Especializado no acompanhamento de canto e música de câmara, Pedro Costa é um pianista português radicado em Viena e, desde 2017, ensina na Universidade de Música e Artes Performativas de Graz. Foi o vencedor de importantes certames, como o Concurso de Interpretação do Estoril, o Prémio Helena Sá e Costa, o Concurso Louis Spohr (Alemanha) ou o Concurso New Tenuto (Bélgica). Tem actuado, na qualidade de solista, com a Orquestra Sinfónica Portuguesa, a Orquestra Metropolitana de Lisboa, a Orkest der Lage Landen e a Koninklijke Muziekkapel van de Gidsen. Já se apresentou em salas como Wigmore Hall (Londres), MusikVerein (Viena), Große Saal Mozarteum (Salzburgo), Casa da Música, CCB, Teatro S. Carlos e Fundação Gulbenkian. Juntamente com o oboísta Guilherme Sousa e o fagotista Paulo Ferreira, fundou o Perspective. Mantém intensa actividade com o Trio à la Joie, ao lado da soprano Marina Pacheco e do barítono Tiago Matos.

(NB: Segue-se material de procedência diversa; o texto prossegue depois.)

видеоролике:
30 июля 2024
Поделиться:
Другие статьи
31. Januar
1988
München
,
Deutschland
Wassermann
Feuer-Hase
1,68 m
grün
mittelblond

Dois mil e vinte e três revela-se um ano paradoxal para o Terras sem Sombra, já que, ao mesmo tempo que triunfa fora de portas e granjeia parceiros internacionais, foi preterido nos últimos concursos da Direção-Geral das Artes, à semelhança de muitas iniciativas artísticas situadas fora de Lisboa ou do Porto. “O Alentejo está em risco de perder a sua única temporada de música erudita; ainda há, em Portugal, quem entenda que um residente no interior não deve ter as mesmas oportunidades de acesso à cultura do que quem vive nas grandes áreas metropolitanas”, refere Sara Fonseca, directora executiva do Festival. E acrescenta: “o equilíbrio que se tinha conseguido nos últimos anos vê-se agora posto em causa, mas não vamos cruzar os braços, temos que procurar fora do país a viabilidade que se nega, entre nós, a um festival alentejano com vinte anos de currículo”. A Áustria é um parceiro sólido nesta caminhada.

Após a apresentação em Viena, o TSS retoma a sua programação no território alentejano com um novo fim-de-semana de actividades, a 14 e 15 de Outubro no concelho de Odemira, seguido de Vidigueira (28 e 29 de Outubro), Arraiolos (11 e 12 de Novembro), Montemor-o-Novo (2 e 3 de Dezembro), Sines (16 de Dezembro) e Évora (data a confirmar).